### Data to process

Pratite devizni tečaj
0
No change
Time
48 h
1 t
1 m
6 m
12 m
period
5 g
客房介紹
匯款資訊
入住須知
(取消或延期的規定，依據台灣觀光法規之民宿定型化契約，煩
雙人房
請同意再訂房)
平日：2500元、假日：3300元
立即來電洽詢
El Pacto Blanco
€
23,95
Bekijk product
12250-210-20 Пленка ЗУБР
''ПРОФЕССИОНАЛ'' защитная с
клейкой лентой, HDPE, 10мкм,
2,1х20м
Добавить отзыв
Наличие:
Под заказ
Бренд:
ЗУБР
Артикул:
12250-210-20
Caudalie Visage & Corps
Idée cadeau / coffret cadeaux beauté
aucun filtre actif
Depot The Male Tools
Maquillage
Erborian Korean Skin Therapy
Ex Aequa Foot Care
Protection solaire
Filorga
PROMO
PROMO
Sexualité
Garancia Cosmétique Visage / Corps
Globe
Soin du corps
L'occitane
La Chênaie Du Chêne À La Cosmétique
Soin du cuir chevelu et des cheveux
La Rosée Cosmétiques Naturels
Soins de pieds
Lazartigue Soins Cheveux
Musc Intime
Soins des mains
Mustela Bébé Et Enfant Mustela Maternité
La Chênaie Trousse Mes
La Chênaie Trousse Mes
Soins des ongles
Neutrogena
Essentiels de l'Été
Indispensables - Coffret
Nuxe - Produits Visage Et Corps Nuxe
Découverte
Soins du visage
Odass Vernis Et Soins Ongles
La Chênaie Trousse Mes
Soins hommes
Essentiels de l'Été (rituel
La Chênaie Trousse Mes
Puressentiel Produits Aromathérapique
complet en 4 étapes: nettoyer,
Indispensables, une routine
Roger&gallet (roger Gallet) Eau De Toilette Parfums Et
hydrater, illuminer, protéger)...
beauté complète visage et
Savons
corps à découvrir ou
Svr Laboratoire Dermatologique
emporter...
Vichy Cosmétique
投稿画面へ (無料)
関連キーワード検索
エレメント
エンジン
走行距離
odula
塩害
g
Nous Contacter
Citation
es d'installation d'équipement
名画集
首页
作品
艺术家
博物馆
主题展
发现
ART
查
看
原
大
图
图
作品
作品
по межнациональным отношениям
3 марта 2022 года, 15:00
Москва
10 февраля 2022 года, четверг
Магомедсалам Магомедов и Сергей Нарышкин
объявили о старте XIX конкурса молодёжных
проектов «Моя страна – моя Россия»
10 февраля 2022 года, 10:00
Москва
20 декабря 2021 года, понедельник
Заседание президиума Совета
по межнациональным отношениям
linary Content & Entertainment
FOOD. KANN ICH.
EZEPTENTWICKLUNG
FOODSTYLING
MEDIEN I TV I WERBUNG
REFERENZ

######

## About this exercise
The line containing "Caudalie Visage & Corps" marks the end. Please print exactly every line from the top of the data to it, both included, and nothing more.

## Result for this task
Pratite devizni tečaj
0
No change
Time
48 h
1 t
1 m
6 m
12 m
period
5 g
客房介紹
匯款資訊
入住須知
(取消或延期的規定，依據台灣觀光法規之民宿定型化契約，煩
雙人房
請同意再訂房)
平日：2500元、假日：3300元
立即來電洽詢
El Pacto Blanco
€
23,95
Bekijk product
12250-210-20 Пленка ЗУБР
''ПРОФЕССИОНАЛ'' защитная с
клейкой лентой, HDPE, 10мкм,
2,1х20м
Добавить отзыв
Наличие:
Под заказ
Бренд:
ЗУБР
Артикул:
12250-210-20
Caudalie Visage & Corps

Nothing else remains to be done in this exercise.